[Collected data]
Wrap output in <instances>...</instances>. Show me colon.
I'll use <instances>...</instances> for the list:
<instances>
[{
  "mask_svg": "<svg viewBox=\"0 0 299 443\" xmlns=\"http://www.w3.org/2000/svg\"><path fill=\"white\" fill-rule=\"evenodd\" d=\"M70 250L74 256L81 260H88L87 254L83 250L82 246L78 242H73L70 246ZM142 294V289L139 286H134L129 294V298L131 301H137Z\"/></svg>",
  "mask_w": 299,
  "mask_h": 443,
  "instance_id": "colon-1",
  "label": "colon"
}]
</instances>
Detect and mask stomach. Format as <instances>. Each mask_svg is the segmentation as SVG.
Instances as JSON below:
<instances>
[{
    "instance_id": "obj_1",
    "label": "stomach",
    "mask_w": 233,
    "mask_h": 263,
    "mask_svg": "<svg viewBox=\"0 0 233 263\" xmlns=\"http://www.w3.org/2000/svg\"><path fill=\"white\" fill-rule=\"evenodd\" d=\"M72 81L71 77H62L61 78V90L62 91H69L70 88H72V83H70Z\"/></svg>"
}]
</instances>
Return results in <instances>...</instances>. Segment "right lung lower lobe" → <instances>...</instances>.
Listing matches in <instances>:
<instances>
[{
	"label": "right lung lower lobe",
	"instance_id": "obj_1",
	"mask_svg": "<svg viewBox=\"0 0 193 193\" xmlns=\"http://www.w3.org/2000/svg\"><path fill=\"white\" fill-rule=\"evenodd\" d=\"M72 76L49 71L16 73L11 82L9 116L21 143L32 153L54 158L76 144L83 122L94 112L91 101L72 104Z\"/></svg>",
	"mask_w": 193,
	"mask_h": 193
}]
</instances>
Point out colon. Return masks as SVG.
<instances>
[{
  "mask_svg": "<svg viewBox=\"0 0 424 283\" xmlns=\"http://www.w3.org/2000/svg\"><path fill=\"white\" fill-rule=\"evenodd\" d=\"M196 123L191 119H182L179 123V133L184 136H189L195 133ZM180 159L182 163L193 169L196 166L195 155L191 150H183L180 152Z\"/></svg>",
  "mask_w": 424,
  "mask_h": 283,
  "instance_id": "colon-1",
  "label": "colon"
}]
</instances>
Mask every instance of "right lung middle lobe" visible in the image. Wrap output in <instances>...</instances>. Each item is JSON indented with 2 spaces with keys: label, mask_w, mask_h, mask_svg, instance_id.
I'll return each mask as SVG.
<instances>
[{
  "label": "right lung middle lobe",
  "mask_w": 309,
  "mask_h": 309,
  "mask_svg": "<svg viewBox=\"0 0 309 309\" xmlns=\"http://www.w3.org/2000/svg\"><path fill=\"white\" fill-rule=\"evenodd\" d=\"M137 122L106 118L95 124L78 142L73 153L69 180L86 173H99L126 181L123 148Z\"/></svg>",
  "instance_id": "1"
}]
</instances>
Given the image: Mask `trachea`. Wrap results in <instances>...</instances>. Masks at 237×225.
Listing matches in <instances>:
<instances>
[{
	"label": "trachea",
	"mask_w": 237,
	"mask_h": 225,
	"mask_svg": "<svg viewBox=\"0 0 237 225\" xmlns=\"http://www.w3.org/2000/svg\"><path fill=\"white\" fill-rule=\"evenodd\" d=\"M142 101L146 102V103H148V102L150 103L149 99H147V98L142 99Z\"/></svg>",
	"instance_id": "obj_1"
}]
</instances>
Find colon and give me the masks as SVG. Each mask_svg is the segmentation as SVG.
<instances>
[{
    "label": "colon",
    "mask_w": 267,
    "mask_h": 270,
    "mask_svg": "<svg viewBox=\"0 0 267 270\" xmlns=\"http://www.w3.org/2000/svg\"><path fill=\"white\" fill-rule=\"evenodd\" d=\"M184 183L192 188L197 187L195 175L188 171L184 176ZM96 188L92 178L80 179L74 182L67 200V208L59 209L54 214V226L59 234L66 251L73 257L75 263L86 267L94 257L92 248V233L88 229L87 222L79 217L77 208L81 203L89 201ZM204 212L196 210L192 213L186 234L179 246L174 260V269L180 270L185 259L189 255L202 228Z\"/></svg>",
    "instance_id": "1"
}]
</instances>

▸ **What needs to be done**
Rewrite all of the items above, swapping "Wrap output in" for "Enclose output in" and keeping everything else unchanged.

▸ **Final result**
Enclose output in <instances>...</instances>. Show me colon.
I'll use <instances>...</instances> for the list:
<instances>
[{
  "mask_svg": "<svg viewBox=\"0 0 299 443\" xmlns=\"http://www.w3.org/2000/svg\"><path fill=\"white\" fill-rule=\"evenodd\" d=\"M70 250L74 256L81 260H88L87 254L83 250L82 246L78 242H73L70 246ZM142 294V289L139 286H134L129 294V298L131 301H137Z\"/></svg>",
  "mask_w": 299,
  "mask_h": 443,
  "instance_id": "colon-1",
  "label": "colon"
}]
</instances>
Detect and mask stomach. Format as <instances>. Each mask_svg is the segmentation as SVG.
Instances as JSON below:
<instances>
[{
    "instance_id": "obj_1",
    "label": "stomach",
    "mask_w": 233,
    "mask_h": 263,
    "mask_svg": "<svg viewBox=\"0 0 233 263\" xmlns=\"http://www.w3.org/2000/svg\"><path fill=\"white\" fill-rule=\"evenodd\" d=\"M72 81L71 77H62L61 78V90L62 91H69L70 88H72V83H70Z\"/></svg>"
}]
</instances>
Return results in <instances>...</instances>. Segment "right lung lower lobe" → <instances>...</instances>.
Listing matches in <instances>:
<instances>
[{
	"label": "right lung lower lobe",
	"instance_id": "obj_1",
	"mask_svg": "<svg viewBox=\"0 0 193 193\" xmlns=\"http://www.w3.org/2000/svg\"><path fill=\"white\" fill-rule=\"evenodd\" d=\"M72 76L49 71L16 73L11 82L9 116L21 143L32 153L54 158L76 144L83 122L94 112L91 101L72 104Z\"/></svg>",
	"mask_w": 193,
	"mask_h": 193
}]
</instances>
Point out colon. Return masks as SVG.
<instances>
[{
  "mask_svg": "<svg viewBox=\"0 0 424 283\" xmlns=\"http://www.w3.org/2000/svg\"><path fill=\"white\" fill-rule=\"evenodd\" d=\"M196 123L191 119H182L179 123V133L184 136H189L195 133ZM180 159L182 163L193 169L196 166L195 155L191 150H183L180 152Z\"/></svg>",
  "mask_w": 424,
  "mask_h": 283,
  "instance_id": "colon-1",
  "label": "colon"
}]
</instances>
Mask every instance of "right lung middle lobe" visible in the image. Enclose output in <instances>...</instances>. Each item is JSON indented with 2 spaces with keys: label, mask_w, mask_h, mask_svg, instance_id.
I'll return each mask as SVG.
<instances>
[{
  "label": "right lung middle lobe",
  "mask_w": 309,
  "mask_h": 309,
  "mask_svg": "<svg viewBox=\"0 0 309 309\" xmlns=\"http://www.w3.org/2000/svg\"><path fill=\"white\" fill-rule=\"evenodd\" d=\"M137 122L106 118L95 124L78 142L73 153L69 180L86 173H99L126 181L123 148Z\"/></svg>",
  "instance_id": "1"
}]
</instances>
Given the image: Mask `trachea`. Wrap results in <instances>...</instances>. Masks at 237×225.
Listing matches in <instances>:
<instances>
[{
	"label": "trachea",
	"mask_w": 237,
	"mask_h": 225,
	"mask_svg": "<svg viewBox=\"0 0 237 225\" xmlns=\"http://www.w3.org/2000/svg\"><path fill=\"white\" fill-rule=\"evenodd\" d=\"M142 101L146 102V103H148V102L150 103L149 99H147V98L142 99Z\"/></svg>",
	"instance_id": "obj_1"
}]
</instances>
Find colon and give me the masks as SVG. Each mask_svg is the segmentation as SVG.
<instances>
[{
    "label": "colon",
    "mask_w": 267,
    "mask_h": 270,
    "mask_svg": "<svg viewBox=\"0 0 267 270\" xmlns=\"http://www.w3.org/2000/svg\"><path fill=\"white\" fill-rule=\"evenodd\" d=\"M184 183L192 188L197 187L195 175L188 171L184 176ZM96 188L92 178L80 179L74 182L67 200V208L59 209L54 214V226L59 234L66 251L73 257L75 263L86 267L94 257L92 248V233L88 229L87 222L79 217L77 208L81 203L89 201ZM204 212L196 210L192 213L186 234L179 246L174 260V269L180 270L185 259L189 255L202 228Z\"/></svg>",
    "instance_id": "1"
}]
</instances>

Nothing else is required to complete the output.